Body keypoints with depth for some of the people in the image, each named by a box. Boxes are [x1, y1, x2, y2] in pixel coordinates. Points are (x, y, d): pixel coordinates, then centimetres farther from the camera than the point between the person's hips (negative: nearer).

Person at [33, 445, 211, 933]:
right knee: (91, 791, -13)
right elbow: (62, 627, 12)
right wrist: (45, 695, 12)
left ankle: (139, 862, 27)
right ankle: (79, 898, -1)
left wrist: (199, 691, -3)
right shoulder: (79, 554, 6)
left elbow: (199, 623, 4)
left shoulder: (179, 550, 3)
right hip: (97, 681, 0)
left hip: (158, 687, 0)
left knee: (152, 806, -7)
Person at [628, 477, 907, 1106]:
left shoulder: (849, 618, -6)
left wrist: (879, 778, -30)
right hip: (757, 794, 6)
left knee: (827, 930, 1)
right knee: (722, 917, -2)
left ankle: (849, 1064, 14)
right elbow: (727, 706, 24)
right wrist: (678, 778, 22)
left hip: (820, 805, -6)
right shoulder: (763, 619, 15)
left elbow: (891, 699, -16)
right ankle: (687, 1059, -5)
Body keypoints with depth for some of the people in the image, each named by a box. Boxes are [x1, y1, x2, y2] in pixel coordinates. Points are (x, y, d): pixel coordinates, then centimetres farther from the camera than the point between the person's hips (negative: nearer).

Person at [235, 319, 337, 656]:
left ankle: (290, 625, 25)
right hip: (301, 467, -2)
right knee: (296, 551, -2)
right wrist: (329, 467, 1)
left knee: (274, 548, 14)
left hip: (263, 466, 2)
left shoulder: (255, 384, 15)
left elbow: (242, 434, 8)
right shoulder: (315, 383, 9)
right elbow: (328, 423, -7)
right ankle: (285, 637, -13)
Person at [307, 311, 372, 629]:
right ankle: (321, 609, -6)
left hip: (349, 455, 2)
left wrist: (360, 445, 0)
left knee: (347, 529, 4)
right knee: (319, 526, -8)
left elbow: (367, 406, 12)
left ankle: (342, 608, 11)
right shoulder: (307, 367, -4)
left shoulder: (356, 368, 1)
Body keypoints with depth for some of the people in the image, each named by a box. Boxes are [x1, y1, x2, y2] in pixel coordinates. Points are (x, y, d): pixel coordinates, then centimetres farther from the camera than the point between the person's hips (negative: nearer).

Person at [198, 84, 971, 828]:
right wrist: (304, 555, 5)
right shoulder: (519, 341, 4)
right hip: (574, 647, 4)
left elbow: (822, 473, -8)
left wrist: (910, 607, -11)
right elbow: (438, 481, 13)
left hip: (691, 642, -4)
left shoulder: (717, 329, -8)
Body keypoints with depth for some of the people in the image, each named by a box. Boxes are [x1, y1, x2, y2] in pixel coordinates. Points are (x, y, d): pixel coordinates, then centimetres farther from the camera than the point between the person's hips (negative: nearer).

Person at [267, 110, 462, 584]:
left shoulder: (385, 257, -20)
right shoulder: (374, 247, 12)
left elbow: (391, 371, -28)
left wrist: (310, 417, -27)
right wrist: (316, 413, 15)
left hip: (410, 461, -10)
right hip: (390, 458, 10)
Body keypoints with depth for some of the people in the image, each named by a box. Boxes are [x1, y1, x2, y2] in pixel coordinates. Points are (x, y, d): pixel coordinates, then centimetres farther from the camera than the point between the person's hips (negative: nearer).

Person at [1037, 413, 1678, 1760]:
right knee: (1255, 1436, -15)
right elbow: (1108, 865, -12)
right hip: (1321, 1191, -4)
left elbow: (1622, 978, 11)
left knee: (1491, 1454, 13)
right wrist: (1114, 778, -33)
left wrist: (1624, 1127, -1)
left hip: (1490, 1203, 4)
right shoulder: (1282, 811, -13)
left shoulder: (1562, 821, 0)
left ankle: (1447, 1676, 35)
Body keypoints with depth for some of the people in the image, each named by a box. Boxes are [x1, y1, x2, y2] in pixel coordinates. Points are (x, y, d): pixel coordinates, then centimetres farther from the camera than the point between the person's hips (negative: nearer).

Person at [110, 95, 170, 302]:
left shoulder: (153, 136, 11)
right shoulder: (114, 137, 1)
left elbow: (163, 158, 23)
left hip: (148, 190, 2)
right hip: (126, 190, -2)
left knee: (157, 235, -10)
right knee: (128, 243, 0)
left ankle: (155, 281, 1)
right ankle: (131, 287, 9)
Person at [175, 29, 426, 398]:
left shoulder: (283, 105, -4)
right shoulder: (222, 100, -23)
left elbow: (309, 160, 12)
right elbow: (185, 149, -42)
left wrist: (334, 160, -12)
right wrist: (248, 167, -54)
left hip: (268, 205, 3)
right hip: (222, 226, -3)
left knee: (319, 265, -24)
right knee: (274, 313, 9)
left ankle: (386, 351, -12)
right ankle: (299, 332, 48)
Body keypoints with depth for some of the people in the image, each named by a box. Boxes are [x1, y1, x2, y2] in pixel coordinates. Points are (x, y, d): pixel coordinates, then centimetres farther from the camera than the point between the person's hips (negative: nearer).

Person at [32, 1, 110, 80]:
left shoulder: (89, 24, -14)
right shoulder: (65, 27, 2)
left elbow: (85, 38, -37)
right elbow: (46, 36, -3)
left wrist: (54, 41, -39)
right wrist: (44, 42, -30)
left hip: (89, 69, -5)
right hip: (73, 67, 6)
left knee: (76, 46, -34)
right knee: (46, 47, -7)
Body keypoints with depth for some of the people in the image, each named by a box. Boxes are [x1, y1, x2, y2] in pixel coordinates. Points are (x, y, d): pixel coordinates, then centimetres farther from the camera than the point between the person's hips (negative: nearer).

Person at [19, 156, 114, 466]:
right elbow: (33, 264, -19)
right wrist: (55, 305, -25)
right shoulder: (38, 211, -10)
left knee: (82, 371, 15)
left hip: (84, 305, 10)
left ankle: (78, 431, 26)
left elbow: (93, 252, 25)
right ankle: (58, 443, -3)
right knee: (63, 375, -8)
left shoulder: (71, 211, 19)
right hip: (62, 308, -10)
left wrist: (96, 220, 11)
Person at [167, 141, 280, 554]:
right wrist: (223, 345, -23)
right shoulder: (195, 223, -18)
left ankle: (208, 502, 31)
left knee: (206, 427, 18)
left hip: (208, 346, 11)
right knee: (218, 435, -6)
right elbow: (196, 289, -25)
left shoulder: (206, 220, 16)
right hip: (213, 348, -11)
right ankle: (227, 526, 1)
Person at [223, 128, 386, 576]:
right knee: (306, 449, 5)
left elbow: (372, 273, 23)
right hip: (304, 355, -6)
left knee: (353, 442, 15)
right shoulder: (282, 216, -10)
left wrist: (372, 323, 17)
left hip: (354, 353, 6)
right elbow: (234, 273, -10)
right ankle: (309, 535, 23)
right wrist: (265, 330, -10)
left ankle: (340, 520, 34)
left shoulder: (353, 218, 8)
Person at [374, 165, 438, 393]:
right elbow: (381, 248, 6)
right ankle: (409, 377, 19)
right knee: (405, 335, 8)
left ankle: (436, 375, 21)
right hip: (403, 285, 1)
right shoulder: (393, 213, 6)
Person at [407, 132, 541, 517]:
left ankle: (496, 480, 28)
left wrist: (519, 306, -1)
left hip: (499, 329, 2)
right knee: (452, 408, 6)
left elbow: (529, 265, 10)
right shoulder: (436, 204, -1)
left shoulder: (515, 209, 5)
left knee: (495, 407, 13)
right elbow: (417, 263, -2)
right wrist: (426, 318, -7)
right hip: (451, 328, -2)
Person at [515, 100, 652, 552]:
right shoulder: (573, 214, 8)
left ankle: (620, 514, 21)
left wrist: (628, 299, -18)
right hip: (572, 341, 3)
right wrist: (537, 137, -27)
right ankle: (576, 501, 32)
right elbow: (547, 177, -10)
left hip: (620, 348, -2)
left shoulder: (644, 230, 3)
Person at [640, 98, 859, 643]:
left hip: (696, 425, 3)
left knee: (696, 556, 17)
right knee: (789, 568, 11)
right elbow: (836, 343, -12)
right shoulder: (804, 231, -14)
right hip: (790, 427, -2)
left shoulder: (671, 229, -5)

■ ■ ■ ■ ■

# What the task requires:
Reproduce the material from the line containing "left hip: (208, 346, 11)" up to and including the line containing "left hip: (354, 353, 6)", shifting every number in each keypoint triple (both pixel coordinates and the depth) up by 27. Leave everything else on those lines unchanged.

# Written answer:
left hip: (235, 373, 38)
right knee: (245, 462, 21)
right elbow: (223, 316, 2)
left shoulder: (233, 247, 43)
right hip: (240, 375, 16)
right ankle: (254, 553, 28)
Person at [223, 128, 386, 576]:
right knee: (333, 476, 32)
left elbow: (399, 300, 50)
right hip: (331, 382, 21)
left knee: (380, 469, 42)
right shoulder: (309, 243, 17)
left wrist: (399, 350, 44)
left hip: (381, 380, 33)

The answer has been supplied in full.